Text excerpt:
Segment Open
What would you carry with you for self defense on an adventure? What do you carry with you everyday?


21 thoughts on “Do You Take Weapons on the Great Adventure?

  1. I usually walk with a long stick / branch of tree, which could be seen as a staff. This to me is generally the most effective tool/weapon against both humans and animals due to its long reach and the aid provides in walking and scaling hills is most helpful, especially if you have a leg injury. In urban areas you also look like you’re half crazy which helps with deterring anyone with possible bad intentions and it might even cause curious onlookers to approach you and inquire about your wooden companion.

    Apart from that I also have a small fold-able knife as well as my trusty throwing knife. This is more for fun and training my knife throwing skills.

  2. While I came from a hunting family I have never been afraid of guns, though I was taught how to respect them and treat them with safety. Personally I think that if you carry a gun every altercation you get mixed up in is already a potential gun fight. Where as there isn’t always a gun that will be present. So that is why I tend to stay away from them for personal safety.

    I agree with you, most likely anything you come up against will be easily handled with pepper spray. And for the most part things are peaceful. In the United States anyway I can’t say much for after you cross the boarder. But people respond well to honesty and openness. A smile and a kind word can diffuse a lot more things than a weapon could. That is just my personal outlook.

    Good luck on your adventure and I hope you find what you are looking for.

  3. Not bringing a weapon is a good choice – it just looks to hostile/ crazy and will create more problems than it’s worth.

    When are you going to start writing about your experiences and thoughts on the trip so far? I at least am eager to hear them! Btw, wish you could have stayed for the camping party in Barnum – we had gorgeous Northern Lights Saturday night!
Segment Closed
Records for the task:
Segment Open
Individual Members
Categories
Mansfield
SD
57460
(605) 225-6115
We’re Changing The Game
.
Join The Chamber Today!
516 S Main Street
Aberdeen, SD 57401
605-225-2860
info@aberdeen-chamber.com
Segment Closed
To do:
1) Copy from the weapons discussion the part that opens with the words containing "What would you" and closes with "knife throwing skills.".
2) Repeat every one of the rows above, line for line and without any change.

Exercise answers:
1)
What would you carry with you for self defense on an adventure? What do you carry with you everyday?


21 thoughts on “Do You Take Weapons on the Great Adventure?

  1. I usually walk with a long stick / branch of tree, which could be seen as a staff. This to me is generally the most effective tool/weapon against both humans and animals due to its long reach and the aid provides in walking and scaling hills is most helpful, especially if you have a leg injury. In urban areas you also look like you’re half crazy which helps with deterring anyone with possible bad intentions and it might even cause curious onlookers to approach you and inquire about your wooden companion.

    Apart from that I also have a small fold-able knife as well as my trusty throwing knife. This is more for fun and training my knife throwing skills.

2)
Individual Members
Categories
Mansfield
SD
57460
(605) 225-6115
We’re Changing The Game
.
Join The Chamber Today!
516 S Main Street
Aberdeen, SD 57401
605-225-2860
info@aberdeen-chamber.com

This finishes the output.